Cardiorespiratory fitness attenuates age-associated aggregation of white matter hyperintensities in an at-risk cohort

Vesperman CJ, Pozorski V, Dougherty RJ, Law LL, Boots E, Oh JM, Gallagher CL, Carlsson CM, Rowley HA, Ma Y, Bendlin BB, Asthana S, Sager MA, Hermann BP, Johnson SC, Cook DB, Okonkwo OC.

Alzheimers Res Ther. 2018 Sep 24;10(1):97. doi: 10.1186/s13195-018-0429-0.

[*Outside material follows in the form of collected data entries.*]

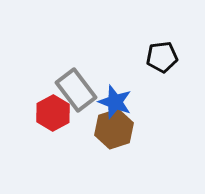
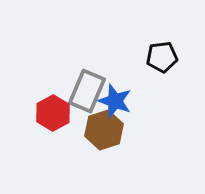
gray rectangle: moved 11 px right, 1 px down; rotated 60 degrees clockwise
blue star: moved 1 px up
brown hexagon: moved 10 px left, 1 px down
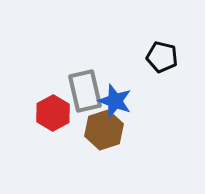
black pentagon: rotated 20 degrees clockwise
gray rectangle: moved 2 px left; rotated 36 degrees counterclockwise
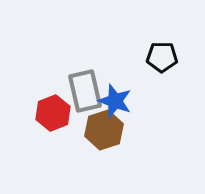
black pentagon: rotated 12 degrees counterclockwise
red hexagon: rotated 8 degrees clockwise
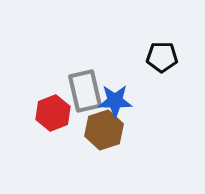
blue star: rotated 20 degrees counterclockwise
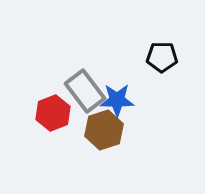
gray rectangle: rotated 24 degrees counterclockwise
blue star: moved 2 px right, 1 px up
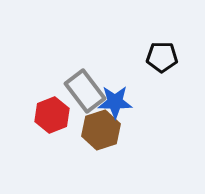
blue star: moved 2 px left, 2 px down
red hexagon: moved 1 px left, 2 px down
brown hexagon: moved 3 px left
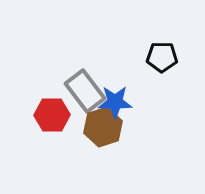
red hexagon: rotated 20 degrees clockwise
brown hexagon: moved 2 px right, 3 px up
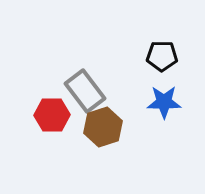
black pentagon: moved 1 px up
blue star: moved 49 px right
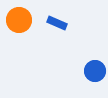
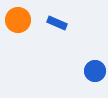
orange circle: moved 1 px left
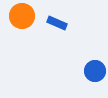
orange circle: moved 4 px right, 4 px up
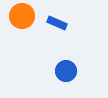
blue circle: moved 29 px left
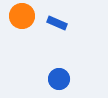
blue circle: moved 7 px left, 8 px down
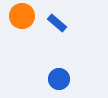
blue rectangle: rotated 18 degrees clockwise
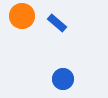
blue circle: moved 4 px right
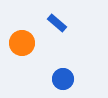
orange circle: moved 27 px down
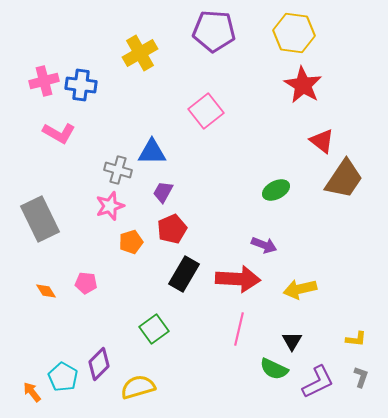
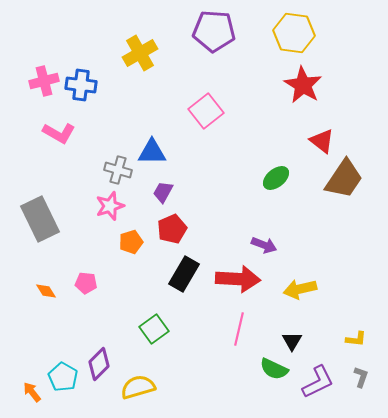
green ellipse: moved 12 px up; rotated 12 degrees counterclockwise
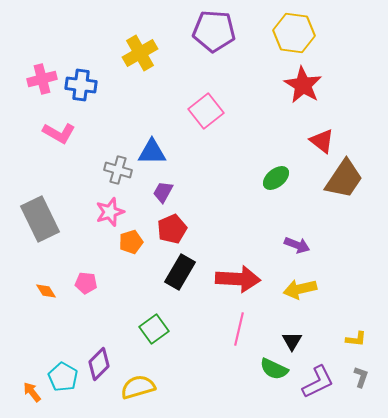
pink cross: moved 2 px left, 2 px up
pink star: moved 6 px down
purple arrow: moved 33 px right
black rectangle: moved 4 px left, 2 px up
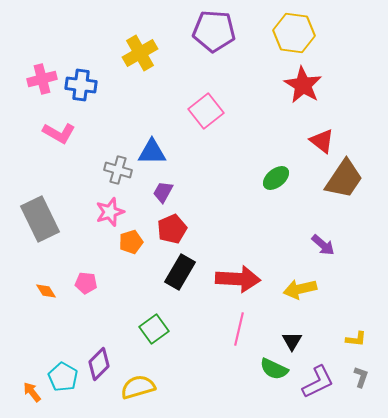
purple arrow: moved 26 px right; rotated 20 degrees clockwise
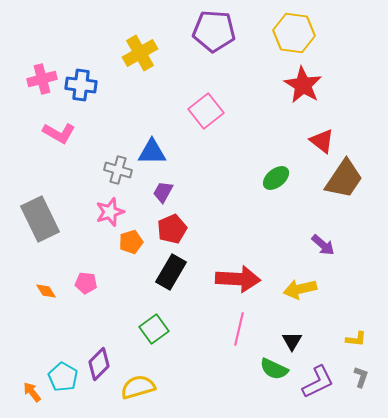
black rectangle: moved 9 px left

BACKGROUND: Age is the cardinal risk factor for Alzheimer's disease (AD), and white matter hyperintensities (WMH), which are more prevalent with increasing age, may contribute to AD. Higher cardiorespiratory fitness (CRF) has been shown to be associated with cognitive health and decreased burden of AD-related brain alterations in older adults. Accordingly, the aim of this study was to determine whether CRF attenuates age-related accumulation of WMH in middle-aged adults at risk for AD. METHODS: One hundred and seven cognitively unimpaired, late-middle-aged adults from the Wisconsin Registry for Alzheimer's Prevention underwent 3 T magnetic resonance imaging and performed graded maximal treadmill exercise testing from which we calculated the oxygen uptake efficiency slope (OUES) as our measure of CRF. Total WMH were quantified using the Lesion Segmentation Tool and scaled to intracranial volume. Linear regression adjusted for APOE4 carriage, family history, body mass index, systolic blood pressure, and sex was used to examine relationships between age, WMH, and CRF. RESULTS: As expected, there was a significant association between age and WMH (p < .001). Importantly, there was a significant interaction between age and OUES on WMH (p = .015). Simple main effects analyses revealed that the effect of age on WMH remained significant in the Low OUES group (p < .001) but not in the High OUES group (p = .540), indicating that higher CRF attenuates the deleterious age association with WMH. CONCLUSIONS: Higher CRF tempers the adverse effect of age on WMH. This suggests a potential pathway through which increased aerobic fitness facilitates healthy brain aging, especially among individuals at risk for AD.